Peki, evhamdan kurtulmak için ne yapmalı?
   Kurtlar sisli havayı sevdiği gibi, şeytan da içe kapanık, aşırı duyarlı, karamsar ve topluma küskün kimseleri sever ve onların evham duygularına yüklediği programlarla (dürtüleriyle) onları etkisi altına almaya çalışır.
   Eğer insan evham duygusuna olumlu güzel programlar yüklemez yani güzel şeyler düşünmezse, şeytanın kafasına taktığı (yüklediği) olumsuz ve karamsar programlarla (dürtülerle) uğraşma zorunluluğunda kalır ve kolay kolay bunları kafasından söküp atamaz.
   Aşırı duyarlı kimseler bu duruma gelmemek için evham duygularına sürekli olumlu programlar yüklemeli (güzel şeyler düşünmeli), toplumdan kopmayıp sevdiği kişilerle görüşmeli, gülümseyip konuşmalı ve boş durmayıp ya dünya ya da âhiret için bir şeyler yapmalıdır. Ayrıca,
Yüce Allah buyuruyor:
   (Ya Muhammed!) De ki: Rabbim! Şeytanların vesvese (dürtü) lerinden sana sığınırım. Ve Rabbim! Onların yanımda bulunmalarından da sana sığınırım. (Mü’minûn – 97 – 98 )
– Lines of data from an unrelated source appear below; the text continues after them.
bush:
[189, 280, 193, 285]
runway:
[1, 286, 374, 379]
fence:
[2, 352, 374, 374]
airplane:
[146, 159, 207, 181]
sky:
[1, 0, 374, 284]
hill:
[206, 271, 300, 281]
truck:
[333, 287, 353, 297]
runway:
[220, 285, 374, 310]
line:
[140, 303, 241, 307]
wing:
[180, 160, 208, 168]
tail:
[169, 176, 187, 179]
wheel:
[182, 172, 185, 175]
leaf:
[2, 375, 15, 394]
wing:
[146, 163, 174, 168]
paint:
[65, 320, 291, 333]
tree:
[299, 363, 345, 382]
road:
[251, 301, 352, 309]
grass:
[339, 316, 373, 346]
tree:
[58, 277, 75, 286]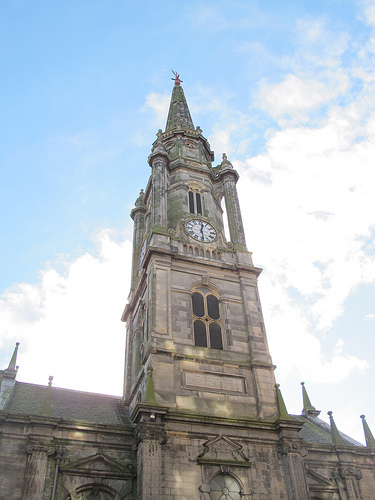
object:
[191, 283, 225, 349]
window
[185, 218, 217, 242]
clock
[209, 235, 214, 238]
roman numerals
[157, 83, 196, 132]
roof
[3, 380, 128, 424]
roof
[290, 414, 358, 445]
roof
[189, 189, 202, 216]
window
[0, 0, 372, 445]
sky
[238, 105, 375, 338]
clouds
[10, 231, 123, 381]
clouds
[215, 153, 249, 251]
column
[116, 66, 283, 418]
tower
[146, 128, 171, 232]
column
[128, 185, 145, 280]
column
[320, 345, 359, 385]
clouds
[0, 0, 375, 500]
scene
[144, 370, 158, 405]
moss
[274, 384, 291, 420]
moss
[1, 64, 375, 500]
building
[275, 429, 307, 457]
details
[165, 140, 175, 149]
details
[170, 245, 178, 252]
details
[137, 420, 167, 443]
details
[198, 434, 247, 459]
details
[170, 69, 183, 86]
statue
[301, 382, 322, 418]
spire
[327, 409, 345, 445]
spire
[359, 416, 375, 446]
spire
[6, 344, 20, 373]
spire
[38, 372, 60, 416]
spire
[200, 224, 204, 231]
hands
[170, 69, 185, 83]
weathervane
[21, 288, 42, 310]
clouds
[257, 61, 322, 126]
clouds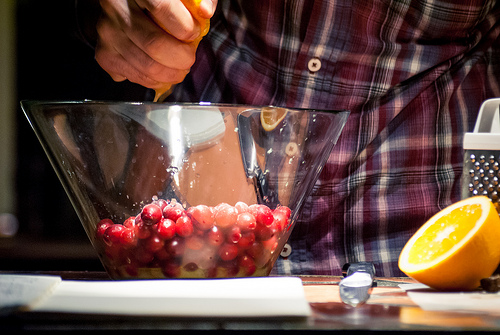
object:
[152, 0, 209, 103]
orange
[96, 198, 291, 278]
grapes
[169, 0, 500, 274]
shirt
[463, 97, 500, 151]
handle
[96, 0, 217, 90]
hand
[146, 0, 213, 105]
fruit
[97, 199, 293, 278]
berries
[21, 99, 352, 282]
glass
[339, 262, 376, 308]
knife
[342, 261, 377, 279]
handle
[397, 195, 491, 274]
skin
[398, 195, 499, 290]
fruit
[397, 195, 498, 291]
half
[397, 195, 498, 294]
orange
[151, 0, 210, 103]
cut half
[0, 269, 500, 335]
cutting board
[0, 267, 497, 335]
counter top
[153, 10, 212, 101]
orange jucie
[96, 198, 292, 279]
bunch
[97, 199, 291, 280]
cherries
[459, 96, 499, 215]
food grater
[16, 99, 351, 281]
bowl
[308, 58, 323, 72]
button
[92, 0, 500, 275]
man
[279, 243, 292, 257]
button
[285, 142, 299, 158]
button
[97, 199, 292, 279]
cranberries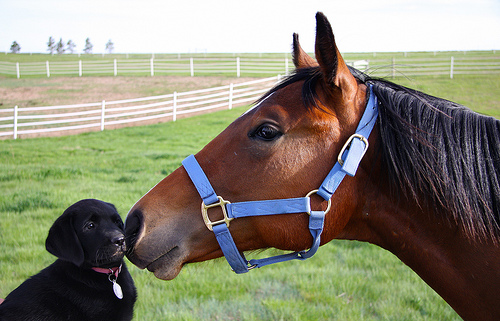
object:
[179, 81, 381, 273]
bridle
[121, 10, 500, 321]
horse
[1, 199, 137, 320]
dog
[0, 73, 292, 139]
fence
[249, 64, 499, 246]
mane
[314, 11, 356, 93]
ear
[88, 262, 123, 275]
collar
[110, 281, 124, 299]
tag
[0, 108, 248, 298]
grass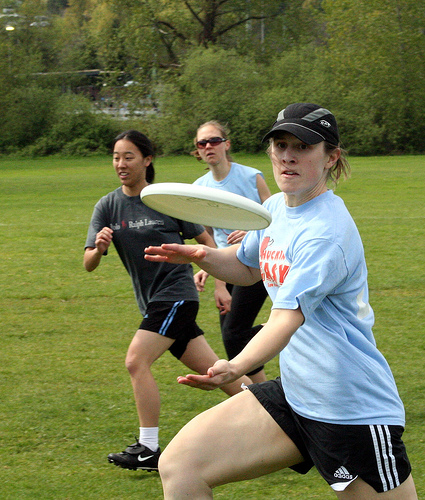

   Tıb, genelde iki bölümden oluşur; koruyucu hekimlik ve tedavi hekimliği. Koruyucu hekimlik ne kadar başarılı olursa, tedavi hekimliğinin yükü o kadar hafifler ve hatta gerek bile kalmaz.
   İşte şeytanın dürtülerine karşı en etkili koruyucu âyetlerden biri de bu âyetlerdir. Sabah-akşam bu âyetleri Kur’an’daki aslından okuyan kimseye şeytan vesvese veremez ve yanına bile yaklaşamaz. Ayrıca sabah namazı ile yatsı namazından sonra Âyet-el-Kürsî, İhlâs, Felâk ve Nâs sûrelerini okuyanlara da şeytanlar, cinler yaklaşamaz ve büyücüler hiçbir zarar veremez.
   Eğer alınan bu önlemlere rağmen şeytan bir açık bulup yine vesvese (dürtü) verirse,
Yüce Allah buyuruyor:
Eğer şeytandan sana bir vesvese gelirse, hemen Allah’a sığın
(“Euzü billahi mine’ş-şeytânirracîm” de). Çünkü O (Allah) her şeyi işitendir, bilendir. (Fussilet – 36 )
   Şeytandan bir dürtü geldiği zaman, hemen “Eûzü billahi mine’şşeytânirracîm” diye, Allah’ın rahmetinden kovulmuş (lânetlenmiş) olan şeytanın şerrinden Allah’a sığınmalı ve hafif sesle en az yedi defa bunu tekrarlamalıdır.
   Şeytanın dürtülerini (sessiz fısıltılarını) duymamak için mutlaka bir şeyle oyalanmalı ve îmanla ilgili olumsuz soru işaretlerine, atalarımızın “İt ürür, kervan yürür” sözünü uygulamalı yani şeytan ürüse de kesinlikle ona muhatab olmamalıdır.